- Your objective -
Starting with the line where "text_box [15, 850, 556, 1122]" appears, print every line through the end of the entries below exactly as it stands, and leave out the pictures.

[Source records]
================================

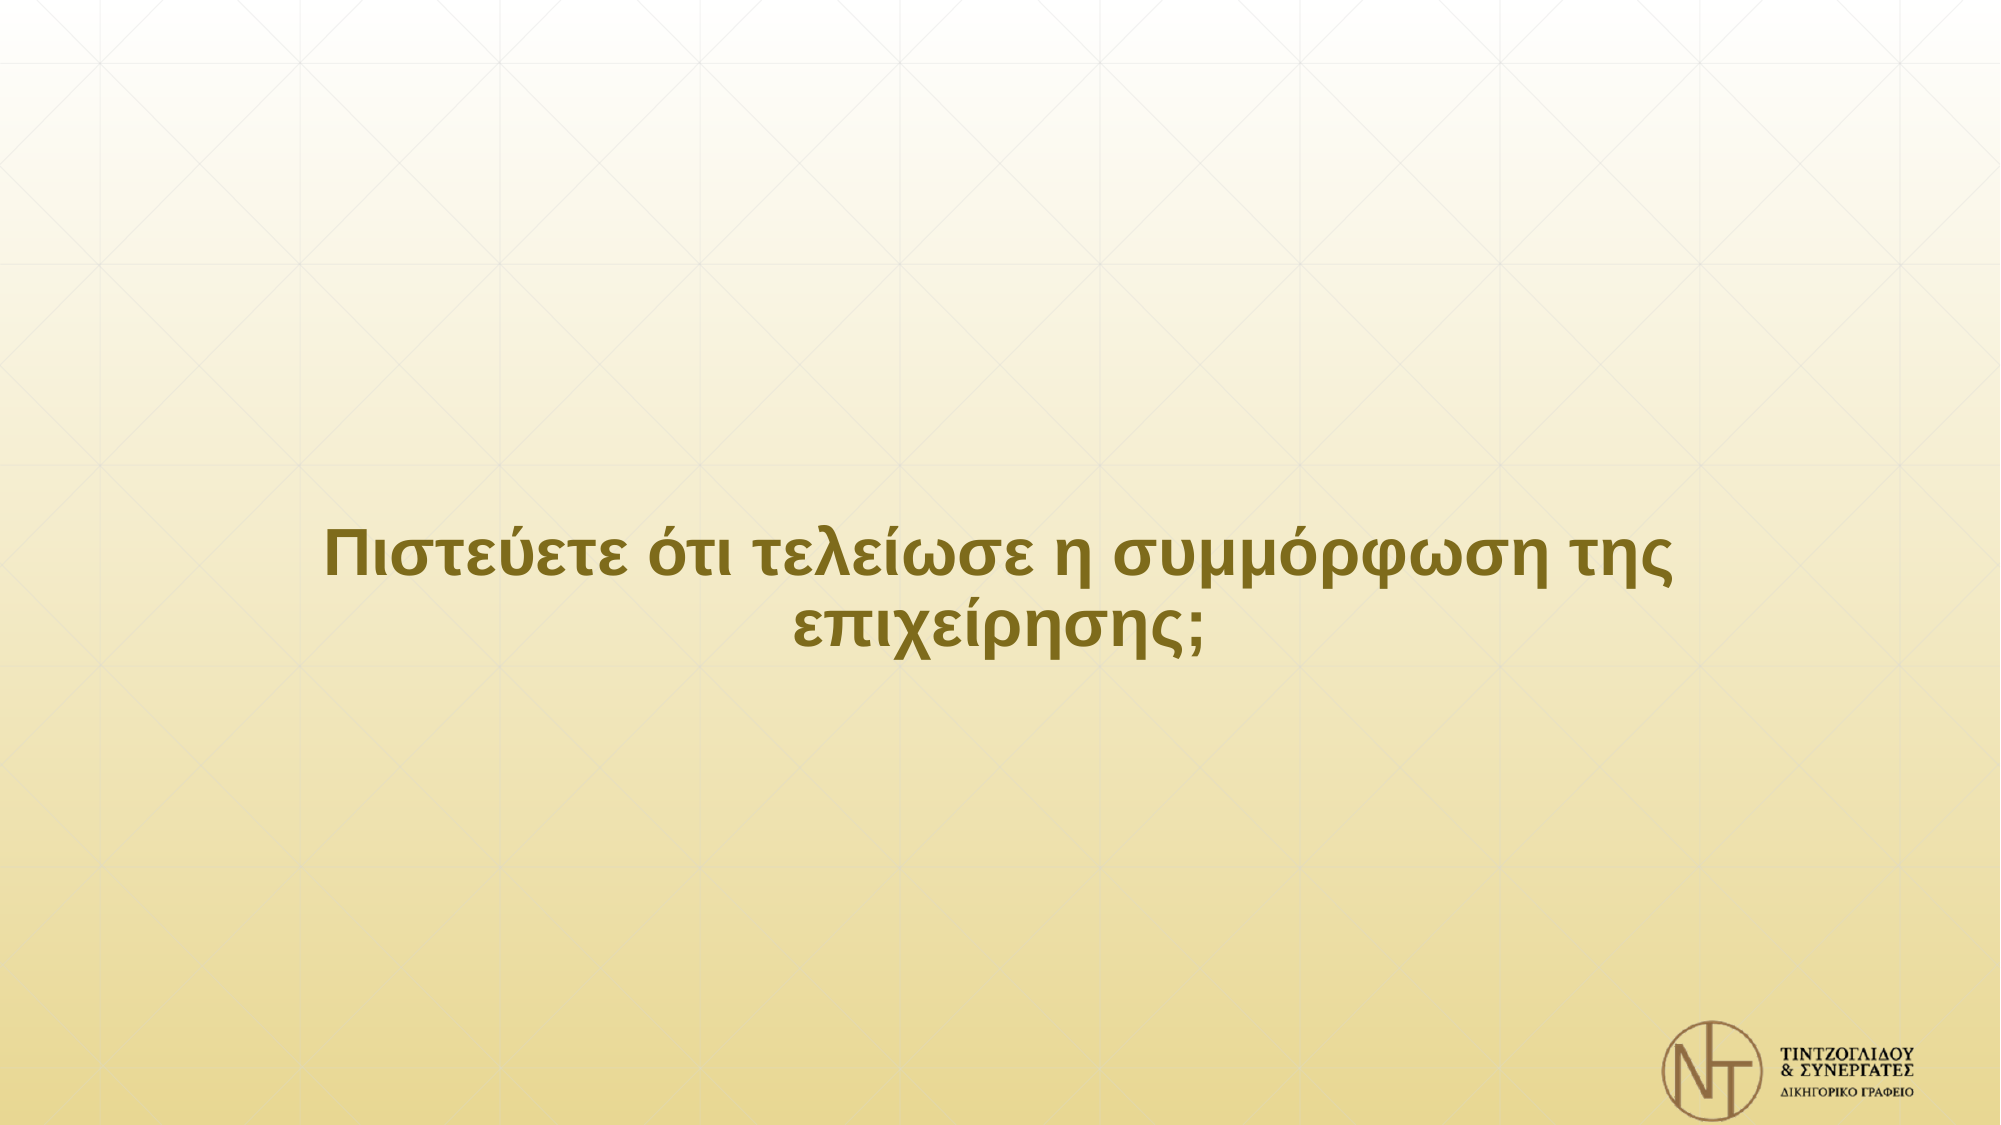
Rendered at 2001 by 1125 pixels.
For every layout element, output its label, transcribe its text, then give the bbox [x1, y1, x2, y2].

picture [1661, 1020, 1914, 1122]
title Πιστεύετε ότι τελείωσε η συμμόρφωση της επιχείρησης; [212, 426, 1788, 669]
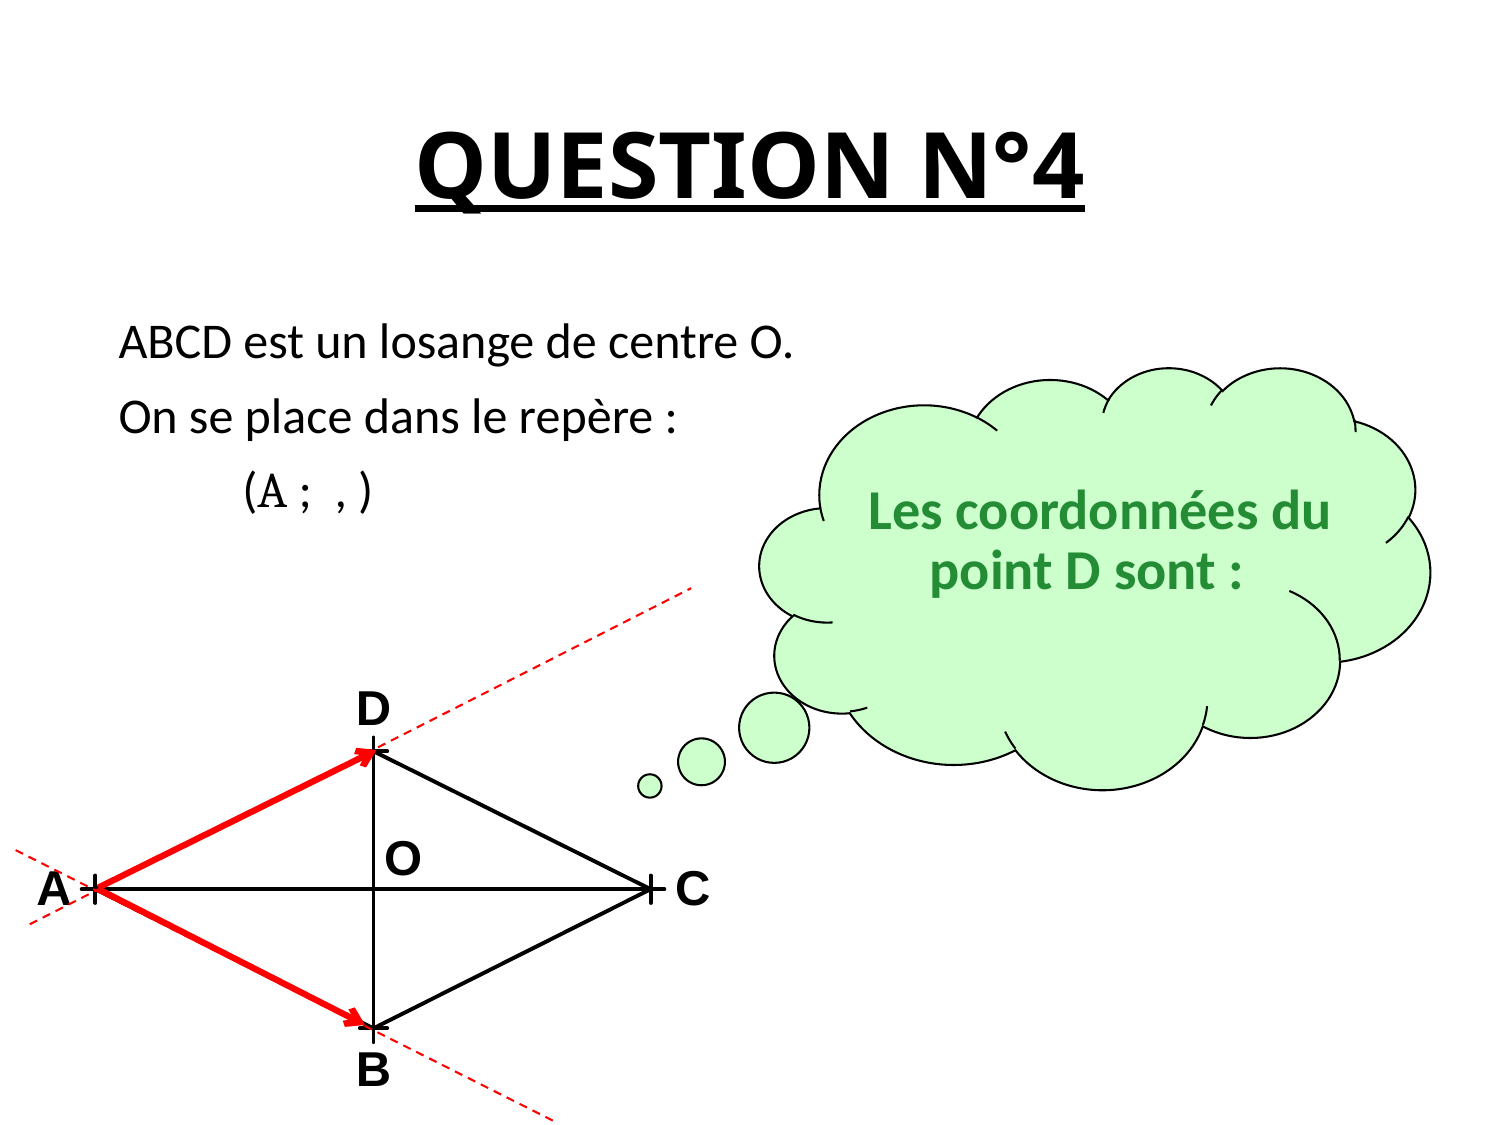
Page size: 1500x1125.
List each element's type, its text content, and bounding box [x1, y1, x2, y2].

text_box [738, 367, 1432, 792]
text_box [15, 850, 556, 1122]
title QUESTION N°4 [0, 59, 1500, 278]
picture [0, 665, 721, 1125]
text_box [29, 588, 692, 925]
text_box [721, 747, 726, 777]
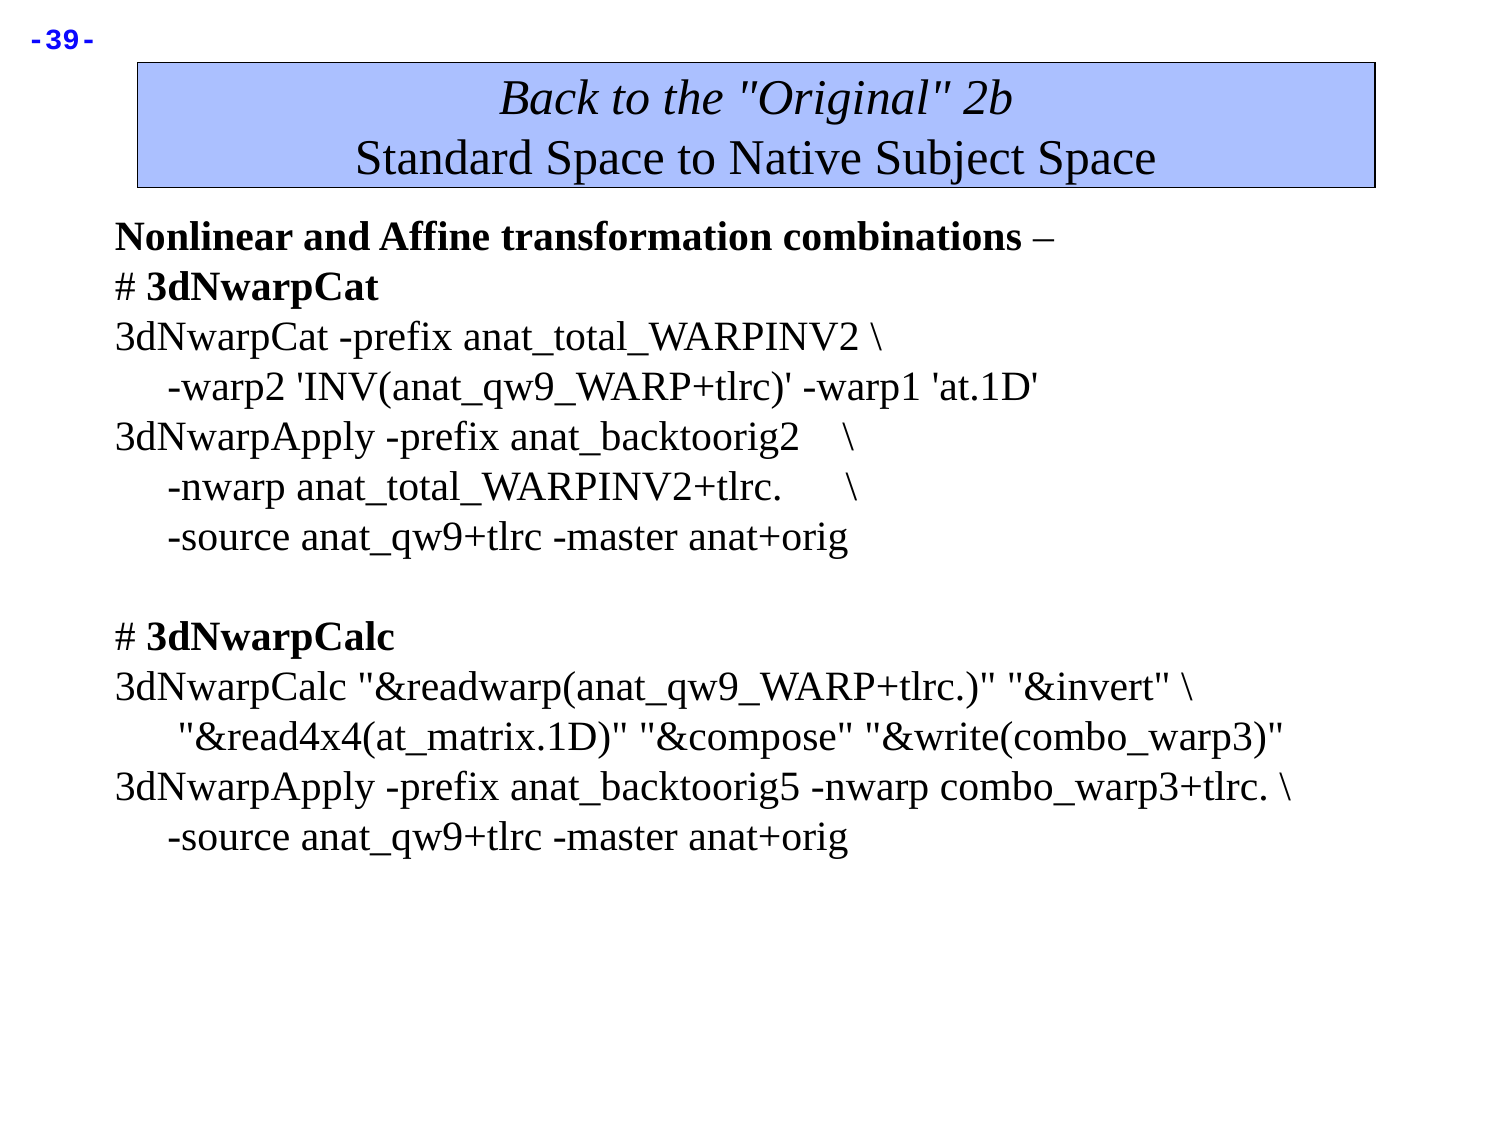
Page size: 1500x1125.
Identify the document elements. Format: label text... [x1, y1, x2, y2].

text_box Nonlinear and Affine transformation combinations – # 3dNwarpCat 3dNwarpCat -prefix anat_total_WARPINV2 \ -warp2 'INV(anat_qw9_WARP+tlrc)' -warp1 'at.1D' 3dNwarpApply -prefix anat_backtoorig2 \ -nwarp anat_total_WARPINV2+tlrc. \ -source anat_qw9+tlrc -master anat+orig # 3dNwarpCalc 3dNwarpCalc "&readwarp(anat_qw9_WARP+tlrc.)" "&invert" \ "&read4x4(at_matrix.1D)" "&compose" "&write(combo_warp3)" 3dNwarpApply -prefix anat_backtoorig5 -nwarp combo_warp3+tlrc. \ -source anat_qw9+tlrc -master anat+orig [99, 201, 1438, 917]
text_box Back to the "Original" 2b Standard Space to Native Subject Space [137, 62, 1375, 188]
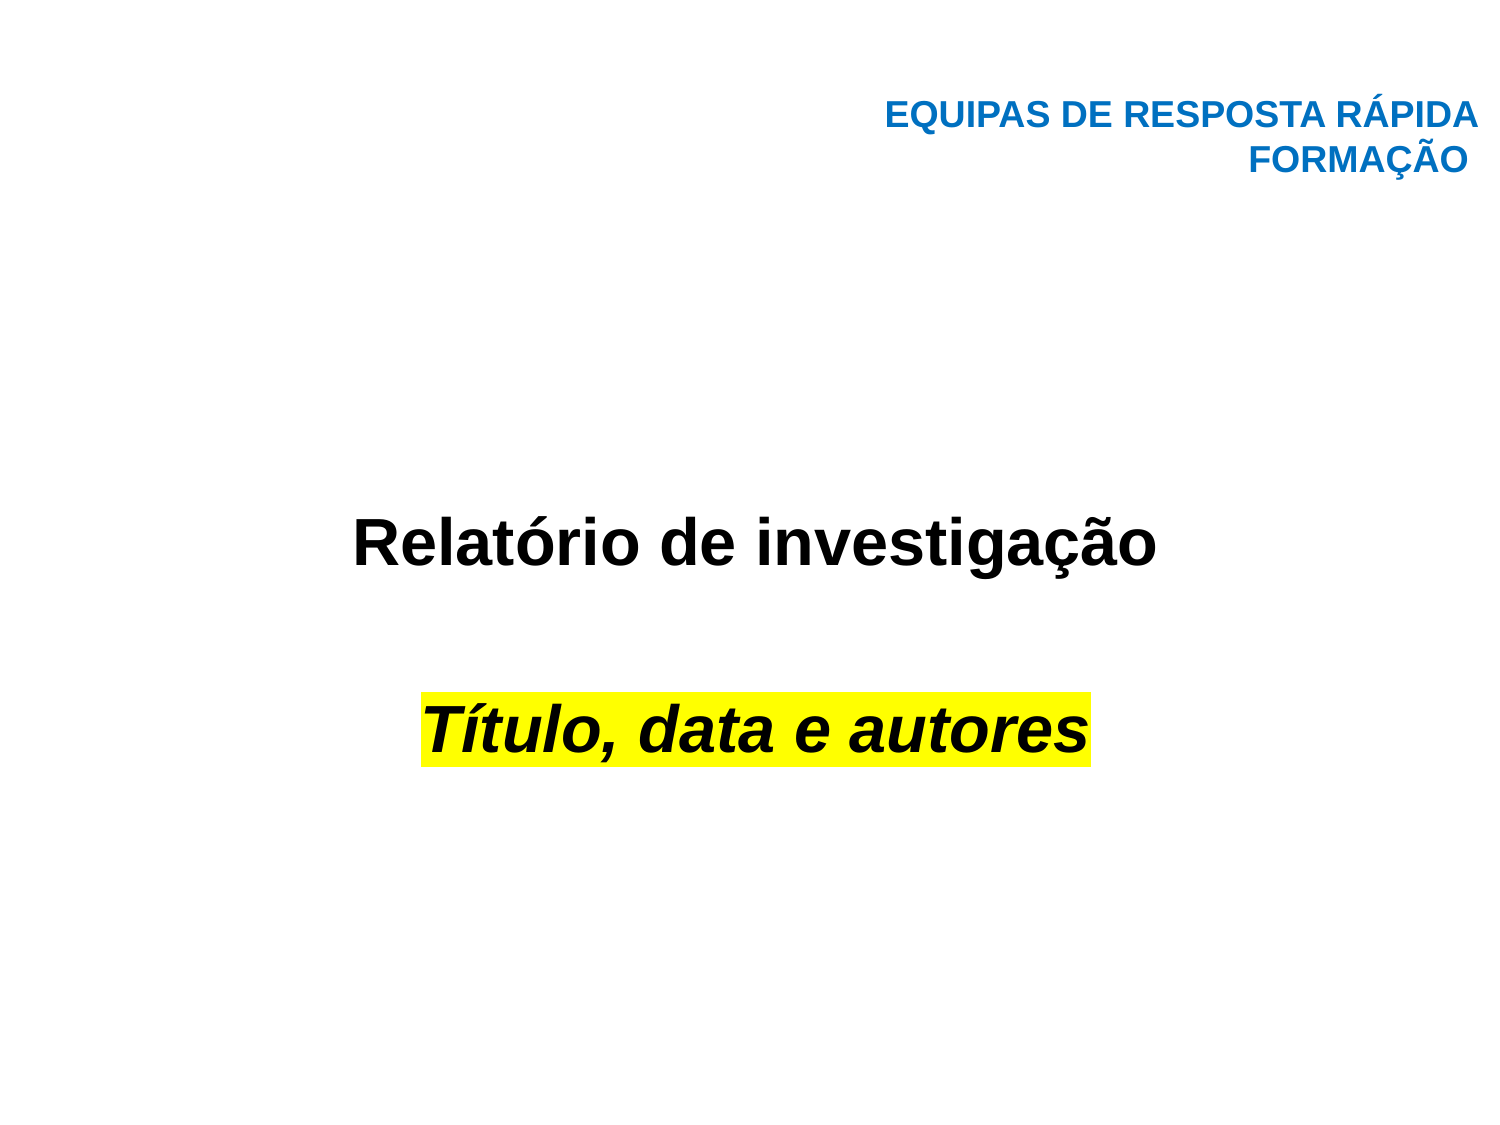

================================

- Answer to this exercise -
text_box [15, 850, 556, 1122]
title QUESTION N°4 [0, 59, 1500, 278]
picture [0, 665, 721, 1125]
text_box [29, 588, 692, 925]
text_box [721, 747, 726, 777]
Page size: 1500x1125.
Identify the document elements. Format: label text... [x1, y1, x2, y2].

text_box Nonlinear and Affine transformation combinations – # 3dNwarpCat 3dNwarpCat -prefix anat_total_WARPINV2 \ -warp2 'INV(anat_qw9_WARP+tlrc)' -warp1 'at.1D' 3dNwarpApply -prefix anat_backtoorig2 \ -nwarp anat_total_WARPINV2+tlrc. \ -source anat_qw9+tlrc -master anat+orig # 3dNwarpCalc 3dNwarpCalc "&readwarp(anat_qw9_WARP+tlrc.)" "&invert" \ "&read4x4(at_matrix.1D)" "&compose" "&write(combo_warp3)" 3dNwarpApply -prefix anat_backtoorig5 -nwarp combo_warp3+tlrc. \ -source anat_qw9+tlrc -master anat+orig [99, 201, 1438, 917]
text_box Back to the "Original" 2b Standard Space to Native Subject Space [137, 62, 1375, 188]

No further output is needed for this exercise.